O Governo Federal publicou nesta quarta-feira (15) a Medida Provisória nº 1.376, que cria um programa especial para renegociação das dívidas rurais de produtores e cooperativas prejudicados por eventos climáticos entre 2019 e 2025. A medida era aguardada pelo setor agropecuário após uma série de negociações entre o governo, parlamentares e entidades representativas do agronegócio.
A MP autoriza a contratação de novas linhas de crédito para quitar ou amortizar financiamentos rurais de custeio, investimento, comercialização, industrialização e também Cédulas de Produto Rural (CPRs). O objetivo é substituir dívidas antigas por operações com condições mais favoráveis de pagamento.
Poderão aderir ao programa produtores rurais e cooperativas que comprovem perdas em pelo menos duas safras entre 2019 e 2025, com redução mínima de 30% da renda esperada. São aceitos prejuízos provocados por estiagens, secas, enchentes, granizo, geadas, vendavais, tornados e outros eventos climáticos, além da queda nos preços dos produtos agropecuários.
Os financiamentos terão limites de até R$ 400 mil para beneficiários do Pronaf, R$ 2 milhões para produtores do Pronamp e R$ 4 milhões para os demais produtores. As taxas de juros variam entre 6% e 12% ao ano, com prazo de pagamento de até oito anos e dois anos de carência para iniciar a amortização do principal.
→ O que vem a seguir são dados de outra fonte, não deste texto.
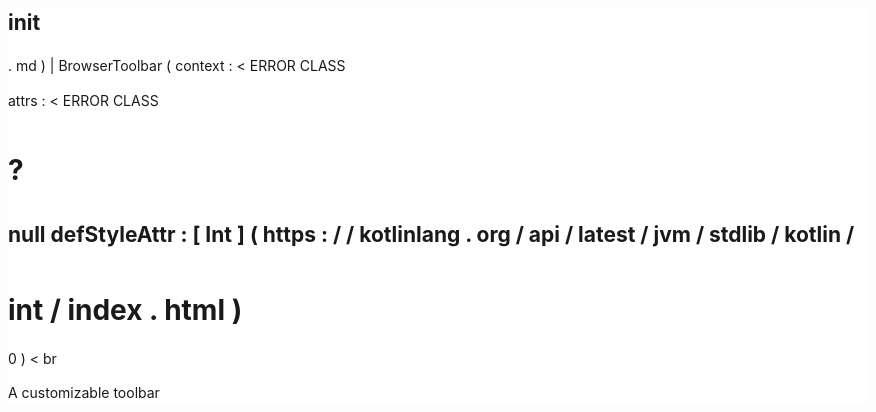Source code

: init
-
.
md
)
|
BrowserToolbar
(
context
:
<
ERROR
CLASS
>
attrs
:
<
ERROR
CLASS
>
?
=
null
defStyleAttr
:
[
Int
]
(
https
:
/
/
kotlinlang
.
org
/
api
/
latest
/
jvm
/
stdlib
/
kotlin
/
-
int
/
index
.
html
)
=
0
)
<
br
>
A
customizable
toolbar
Para produtores que registraram perdas em três ou mais safras, com redução de pelo menos 40% da renda, as condições são ainda melhores. Nesse caso, os limites chegam a R$ 8 milhões, os juros caem para até 5% ao ano no Pronaf e o prazo de pagamento pode chegar a dez anos.
Outro ponto importante é que quem aderir ao programa continuará apto a contratar novos financiamentos rurais e não será incluído em cadastros restritivos em razão da renegociação. As instituições financeiras também poderão prorrogar, por até 30 dias, parcelas com vencimento imediato, enquanto o produtor formaliza a contratação da nova linha de crédito.
As contratações deverão ser realizadas em até 120 dias após a publicação da Medida Provisória. A regulamentação operacional ficará a cargo do Conselho Monetário Nacional, que definirá os procedimentos para a implementação das novas linhas de crédito.